Scientific and academic heritage in Antwerp, a concise history
1880-1910
Antwerp has a long but relatively unknown relationship with scientific heritage. The first important collections were built by Henri Van Heurck (1838-1909) in the second half of the nineteenth century. This chemistry teacher at the Stedelijke Nijverheidsschool (Municipal Technical School) (Paardenmarkt), groundbreaking scientist in the field of X-rays and director of the Botanical Garden (Plantentuin), brought together an impressive botanical library, an important herbarium (plants), a large diatom collection (single-celled algae) and a valuable collection of scientific equipment. Furthermore, his collection of microscopes was unrivaled and was one of the most exceptional collections of its kind in the world .
1910-1960
In 1910 Van Heurck's estate was bought by the city and divided over two museums. The scientific material was housed in the Nijverheidsschool (Municipal Technical School), where a number of exhibition rooms were set up for the Museum of Sciences and Techniques (Museum voor Wetenschappen en Technieken), while the botanical objects went to the Museum Plantentuin. Due to lack of space, the number of exhibition rooms in the Nijverheidsschool was reduced in the 1930s and suppressed at the end of the 1950s. Objects that were not taken over by other museums were successively housed in warehouses in the Kloosterstraat and the Legrellelei. Already in 1949, the museum in the Botanical Garden had been closed, and as a result, objects had to be accommodated wherever possible.
1960-1980
A new exhibition space emerged in 1968. The Henri Van Heurck Museum was opened in one of the wings of the Natural History Museum of the Antwerp zoo displaying botanical objects and microscopes. Meanwhile, others tried to find accommodation for the remainder of the objects, amongst them Karel Edward Frison, who himself had a modest collection of microscopes as well as a large collection of wood samples from trees from all over the world. After his death, these objects too were purchased by the city.
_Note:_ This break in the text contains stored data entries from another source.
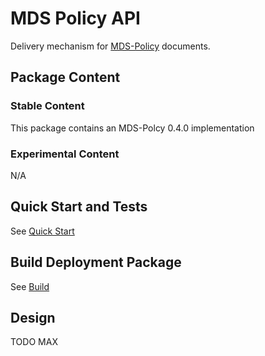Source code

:# MDS Policy API
Delivery mechanism for [MDS-Policy](https://github.com/openmobilityfoundation/mobility-data-specification/blob/dev/policy/README.md) documents.

## Package Content
### Stable Content
This package contains an MDS-Polcy 0.4.0 implementation
### Experimental Content
N/A

## Quick Start and Tests
See [Quick Start](../../README.md#Installation)

## Build Deployment Package
See [Build](../../README.md#Build)

## Design

TODO MAX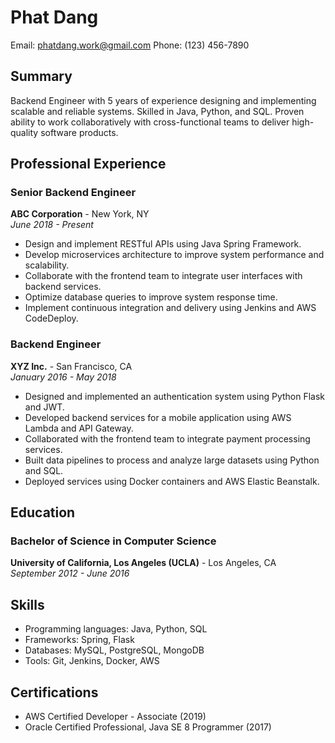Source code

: # Phat Dang

Email: phatdang.work@gmail.com
Phone: (123) 456-7890

## Summary

Backend Engineer with 5 years of experience designing and implementing scalable and reliable systems. Skilled in Java, Python, and SQL. Proven ability to work collaboratively with cross-functional teams to deliver high-quality software products.

## Professional Experience

### Senior Backend Engineer

**ABC Corporation** - New York, NY  
*June 2018 - Present*

- Design and implement RESTful APIs using Java Spring Framework.
- Develop microservices architecture to improve system performance and scalability.
- Collaborate with the frontend team to integrate user interfaces with backend services.
- Optimize database queries to improve system response time.
- Implement continuous integration and delivery using Jenkins and AWS CodeDeploy.

### Backend Engineer

**XYZ Inc.** - San Francisco, CA  
*January 2016 - May 2018*

- Designed and implemented an authentication system using Python Flask and JWT.
- Developed backend services for a mobile application using AWS Lambda and API Gateway.
- Collaborated with the frontend team to integrate payment processing services.
- Built data pipelines to process and analyze large datasets using Python and SQL.
- Deployed services using Docker containers and AWS Elastic Beanstalk.

## Education

### Bachelor of Science in Computer Science

**University of California, Los Angeles (UCLA)** - Los Angeles, CA  
*September 2012 - June 2016*

## Skills

- Programming languages: Java, Python, SQL
- Frameworks: Spring, Flask
- Databases: MySQL, PostgreSQL, MongoDB
- Tools: Git, Jenkins, Docker, AWS

## Certifications

- AWS Certified Developer - Associate (2019)
- Oracle Certified Professional, Java SE 8 Programmer (2017)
In 1965 the Sint-Ignatius Handelshogeschool and the Rijkshandelshogeschool were converted into the UFSIA and the RUCA (candidature degrees (bachelor)) and in 1971 the UIA was founded (licence degrees (masters)). In 2003, these three universities merged into the University of Antwerp.
1980-2007
In 1985 a new accommodation was found for the scientific instruments of the Van Heurck-Nijverheidsschool-Frison collections when the city transferred the objects to the university (RUCA) for inventory and restoration. On this occasion, AWIE (Antwerp Scientific and Industrial Heritage), a collaboration between the city, the universities and the Royal Zoological Society of Antwerp was established. At the end of the twentieth century, Karel Van Camp, curator of the collection, devoted himself to bring the collections back into the spotlight. He also tried to find permanent accommodation for the collections in Antwerp. When, by the beginning of the twenty-first century, this turned out to be impossible the collections were dispersed in Belgium and given on loan to several different institutions: the book collection moved to the Hendrik Conscience Heritage Library, the botanical objects to the Botanic Garden in Meise and the scientific instruments to the Museum for the History of Sciences in Ghent, where the microscopes can be found on display.
2007-present
With the arrival of head librarian Trudi Noordermeer in 2007, a few years after the merger of the Antwerp universities into the University of Antwerp, the time was right for a major project about academic heritage. An initial inventory, resulting from a collaboration between the Flemish universities, was published in 2013 in Balans en perspectief. Academisch erfgoed in Vlaanderen. In this brochure, the universities explore the opportunities and challenges of recording Flemish academic heritage. In the meantime, on the Groenenborger and Drie Eiken campuses Marc Demolder gathered a large collection of twentieth-century academic heritage used at the young university. In 2017, Daniël Ermens was appointed to start the inventory and recording of the academic heritage collections. Two exhibitions on academic heritage organised by Ermens and Demolder made the academic community in Antwerp aware of the richness of its collection: 'The collective memory of the University of Antwerp' (2019) focussed on memorabilia of the university and its predecessors, while 'Storytellers: academic heritage at the University of Antwerp in twenty objects' (2024) showed the wide scope of the heritage collection.